Galatria 6.0 launched July 18 on PC with local two-player co-op, split-screen versus, four difficulty settings, a screen-clearing bomb, stronger bosses, revised scoring, Linux support, and technical improvements. It changes the game from a strictly solo score chase into something that can also anchor a local multiplayer session.

That breadth produces a 75 Patch Impact score. The Reinstall Signal lands at 69 because the new modes are substantial, but the official notes cannot establish how well shared-screen visibility, controller handling, difficulty, or performance hold up in practice.

Two players can finally share the run

Co-op gives each player a ship and individual lives while sharing score and shield charge. A fallen partner can return through the next power-up, and a run ends only when both players are out. That revival rule should keep a weaker partner involved without removing the pressure of protecting the team.

Versus places both pilots beside each other against identical waves. The first death decides the match, followed by a dedicated score entry. A second gamepad or a shared keyboard works, and controller buttons can be remapped separately for each player.

Local multiplayer is the clearest reason to return. It adds a new social use for a game whose core appeal was previously a compact solo arcade loop.

Difficulty and bosses ask for new habits

Every run now begins with Easy, Normal, Hard, or Pro. The higher settings start with later-stage rules rather than merely inflating a single number. Pro immediately introduces triple lanes, kamikaze enemies, guards, and shielded bosses.

Bosses gain shields worth half their hull strength, while later fights add orbiting cruiser escorts. Surviving enemies begin kamikaze dives from stage six, and the hardest maze layout becomes permanent from stage 11. These additions make positioning and target priority more important than they were before 6.0.

The bomb gives players an answer to that pressure. Each run starts with one, with another available from a downed cruiser once per wave. Detonation clears enemy fire and small ships, damages cruisers, and strips a boss shield. Returning players should resist treating it as an ordinary panic button; holding it for a shield or packed projectile field may be the difference between extending a run and wasting the new resource.

Fast kills matter more

Quick eliminations can now double a target’s score, and consecutive fast kills trigger streak callouts. The scoring changes favor players who control waves aggressively instead of surviving at the safest possible pace.

The update adds 33 achievements tied to difficulty, bombs, flawless bosses, streaks, co-op, and versus. Players who exhausted the original goals now have a wider ladder, though achievement volume alone does not prove long-term variety.

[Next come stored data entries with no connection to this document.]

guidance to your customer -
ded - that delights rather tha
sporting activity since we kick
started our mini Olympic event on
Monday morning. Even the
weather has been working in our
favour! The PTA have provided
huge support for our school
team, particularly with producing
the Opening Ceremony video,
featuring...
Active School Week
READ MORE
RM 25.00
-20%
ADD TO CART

Technical work includes a Linux and SteamOS build, shader precompilation intended to prevent mid-run stutter, controller detection fixes, and a download reduction from roughly 2 GB to under 450 MB. Those are encouraging claims, but Patch Rundown has not tested frame pacing or handheld behavior.

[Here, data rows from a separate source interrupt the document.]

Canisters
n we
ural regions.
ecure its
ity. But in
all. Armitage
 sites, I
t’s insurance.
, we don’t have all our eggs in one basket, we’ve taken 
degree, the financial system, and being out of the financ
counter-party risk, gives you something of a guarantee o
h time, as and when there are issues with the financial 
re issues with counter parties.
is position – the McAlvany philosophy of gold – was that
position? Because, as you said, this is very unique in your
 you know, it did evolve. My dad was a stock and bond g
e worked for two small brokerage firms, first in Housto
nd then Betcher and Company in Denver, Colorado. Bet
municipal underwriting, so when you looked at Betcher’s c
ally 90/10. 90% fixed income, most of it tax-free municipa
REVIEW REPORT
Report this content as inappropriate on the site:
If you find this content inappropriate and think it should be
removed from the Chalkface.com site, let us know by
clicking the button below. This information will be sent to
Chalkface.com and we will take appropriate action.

The Returning Player Tax is B. Basic movement and shooting remain recognizable, but bombs, shielded bosses, escorts, kamikaze timing, and score streaks require a short reset.

Compared with the small July shader-preloading patch, version 6.0 is a genuine expansion of the playable structure. Couch co-op players, local rivals, score chasers, and Linux users benefit most. Solo players who wanted new stages rather than new rules gain less, because the notes do not announce a new campaign or stage set.

The official notes list no known-issue section. Controller combinations, split-screen readability, performance, and the practical difficulty curve remain unresolved until players and the developer establish how the live build behaves. This is still a credible reason to return if local multiplayer or a harder score chase was the missing piece.